-- Material for this task follows --

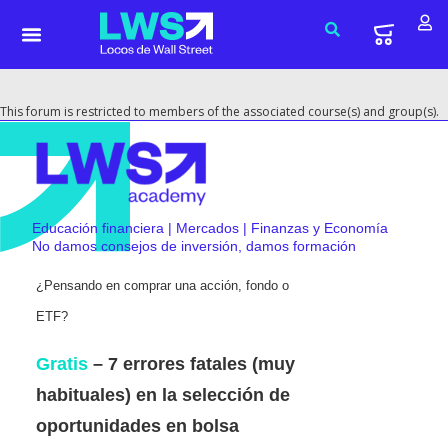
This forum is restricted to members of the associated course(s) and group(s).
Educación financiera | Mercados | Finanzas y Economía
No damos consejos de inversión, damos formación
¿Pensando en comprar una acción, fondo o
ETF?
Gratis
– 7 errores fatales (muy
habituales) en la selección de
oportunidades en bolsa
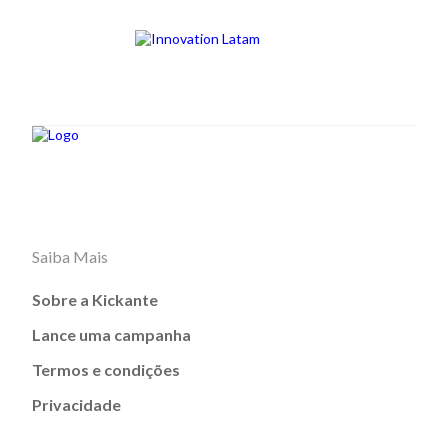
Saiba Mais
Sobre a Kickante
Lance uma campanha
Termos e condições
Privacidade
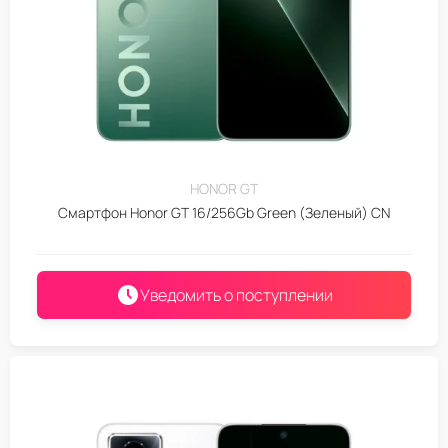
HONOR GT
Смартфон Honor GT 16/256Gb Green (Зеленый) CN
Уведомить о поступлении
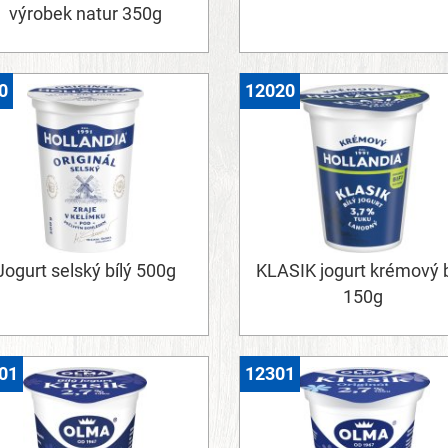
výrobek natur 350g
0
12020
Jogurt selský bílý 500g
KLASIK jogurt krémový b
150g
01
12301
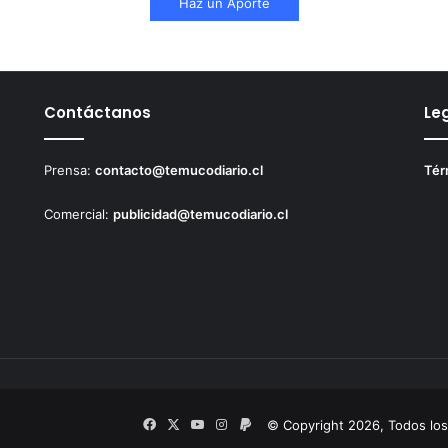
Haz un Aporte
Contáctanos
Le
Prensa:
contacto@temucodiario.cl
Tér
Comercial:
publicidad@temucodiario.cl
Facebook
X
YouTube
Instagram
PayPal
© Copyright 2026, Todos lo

-- Material for this task concluded --
-- Material for this task follows --

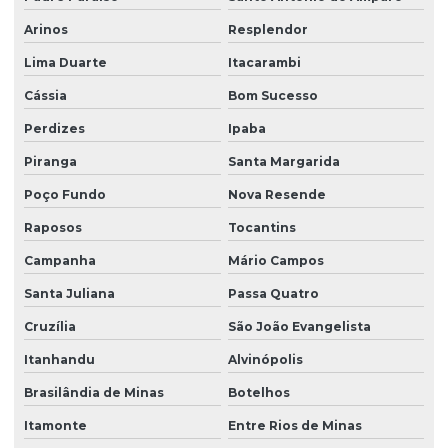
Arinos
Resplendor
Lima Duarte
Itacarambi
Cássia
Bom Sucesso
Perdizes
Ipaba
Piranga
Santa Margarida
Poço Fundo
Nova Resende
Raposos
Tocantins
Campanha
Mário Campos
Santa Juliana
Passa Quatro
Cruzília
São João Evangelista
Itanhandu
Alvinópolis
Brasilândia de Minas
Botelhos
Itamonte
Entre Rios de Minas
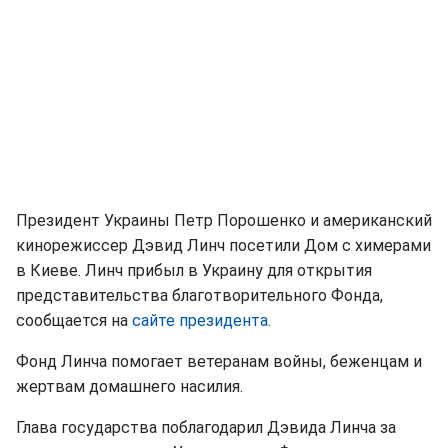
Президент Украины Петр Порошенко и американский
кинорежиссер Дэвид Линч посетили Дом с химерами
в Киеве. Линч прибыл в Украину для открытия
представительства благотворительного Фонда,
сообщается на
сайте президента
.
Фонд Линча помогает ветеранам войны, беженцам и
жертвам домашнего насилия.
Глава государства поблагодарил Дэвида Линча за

-- Material for this task concluded --

Task to carry out: Copy out the entries' text word for word, beginning at the line that contains "This forum is" and stopping after the line that contains "oportunidades en bolsa".

Answer box:
This forum is restricted to members of the associated course(s) and group(s).
Educación financiera | Mercados | Finanzas y Economía
No damos consejos de inversión, damos formación
¿Pensando en comprar una acción, fondo o
ETF?
Gratis
– 7 errores fatales (muy
habituales) en la selección de
oportunidades en bolsa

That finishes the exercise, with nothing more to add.